_SELECTED TEXT_:
------

Oracle to Kafka — Playing with Confluent’s new Oracle CDC Source Connector in Docker

It’s really exciting to have a new option for streaming Oracle data into Kafka. With Confluent releasing their “Oracle CDC Source Premium Connector” there’s a new way to capture data that has been added to, updated, or deleted from Oracle RDBMS with Change Data Capture (CDC). Think of this as a low touch way to stream both the Oracle data and schema changes into Kafka and Schema Registry.

I put together some examples so you can play with this entire pipeline in Docker. Docker is an easy-way to run a an end to end pipeline on your machine. I hope this demo gives you a glimpse of how Oracle CDC to Kafka works.

⚠️ Some of these components are paid offerings 💰 for production use. Both the Oracle and Confluent license grant you free licence to play with this stuff as a developer for 30 days (disclaimer: I’m not a lawyer; nor do I play one on TV)

🛠 Code available at https://github.com/saubury/kafka-connect-oracle-cdc

Kafka Connect, CDC— What be this?

This connector uses the Oracle LogMiner interface to query online and archived redo log files. That’s an Oracle specific way to stream both the DML and DDL directly from the redo of the database. This is similar to how the Debezium project reads the Postgres write-ahead log or the MySQL binlog.

Why not just use the Oracle JDBC Source Connector?

------

(Items from a dataset)
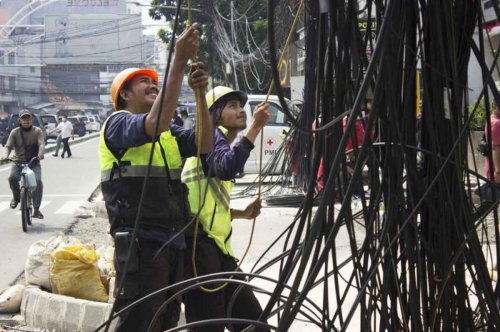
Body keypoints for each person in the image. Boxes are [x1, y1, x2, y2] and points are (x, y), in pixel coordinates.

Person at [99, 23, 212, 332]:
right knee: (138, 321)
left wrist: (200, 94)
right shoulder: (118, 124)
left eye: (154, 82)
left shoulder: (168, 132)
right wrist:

------

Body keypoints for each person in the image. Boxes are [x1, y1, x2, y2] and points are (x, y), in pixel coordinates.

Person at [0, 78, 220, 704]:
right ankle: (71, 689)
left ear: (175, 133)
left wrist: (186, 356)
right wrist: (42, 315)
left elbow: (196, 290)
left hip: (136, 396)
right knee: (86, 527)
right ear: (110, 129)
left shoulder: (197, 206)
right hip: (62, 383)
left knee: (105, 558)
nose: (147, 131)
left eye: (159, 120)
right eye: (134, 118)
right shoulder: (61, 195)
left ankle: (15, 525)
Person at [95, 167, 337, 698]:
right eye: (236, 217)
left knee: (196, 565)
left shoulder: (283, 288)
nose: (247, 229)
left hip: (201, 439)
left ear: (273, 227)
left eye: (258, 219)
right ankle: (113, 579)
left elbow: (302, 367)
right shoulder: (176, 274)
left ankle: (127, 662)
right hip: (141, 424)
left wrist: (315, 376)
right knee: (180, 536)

------

Reproduce, word for word, the stretch of the Oracle-to-Kafka article above that begins with the words containing "I put together" and ends with "play one on TV)".

_ANSWER AREA_:
I put together some examples so you can play with this entire pipeline in Docker. Docker is an easy-way to run a an end to end pipeline on your machine. I hope this demo gives you a glimpse of how Oracle CDC to Kafka works.

⚠️ Some of these components are paid offerings 💰 for production use. Both the Oracle and Confluent license grant you free licence to play with this stuff as a developer for 30 days (disclaimer: I’m not a lawyer; nor do I play one on TV)